START Page text
WKVE (103.1 FM "KVE") is an Album Oriented Rock formatted broadcast radio station licensed to Mount Pleasant, Pennsylvania, serving Westmoreland County, Fayette County and Southwestern Pennsylvania in particular. WKVE is owned and operated by Broadcast Communications, Inc.

History
Formerly WANB-FM, the station had been simulcasting the broadcast day of sister station WANB. The station was previously licensed to Waynesburg, Pennsylvania, USA, and obtained a construction permit to change its community of license to Mount Pleasant, Pennsylvania, raise power, and move its tower to better serve southwestern Pennsylvania.

On March 9, 2009, the call letters were changed to WKVE.  One year later, on March 9, 2010, the station silenced its Waynesburg transmitter and began broadcasting from its new facilities, repeating a "loop" directing former WANB listeners to that station's other frequencies, 1210 AM and 105.1 FM, and announcing the current format which debuted on May 4, 2010 on 103.1.
END Page text
START Data
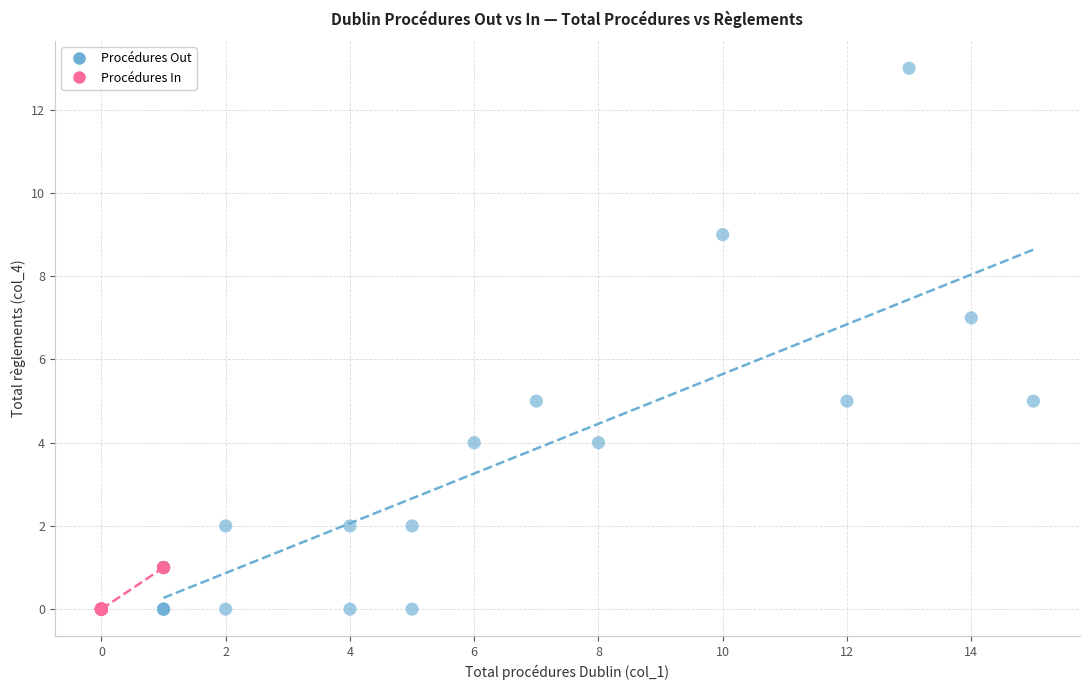

Which series reaches the maximum Y coordinate?

Procédures Out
END Data
Tasks
**a.** According to the WKVE text, on what date did the station's current format debut on 103.1?
**b.** Please say whether each statement agrees with the WKVE text, and quote the words that decide it: (i) WKVE is owned by Broadcast Communications, Inc. (ii) The call letters became WKVE on March 9, 2010. (iii) The station was once licensed to Waynesburg, Pennsylvania.

Numbered answers
**a.** May 4, 2010

**b.**
(i) Yes: "WKVE is owned and operated by Broadcast Communications, Inc."
(ii) No: "On March 9, 2009, the call letters were changed to WKVE."
(iii) Yes: "The station was previously licensed to Waynesburg, Pennsylvania, USA"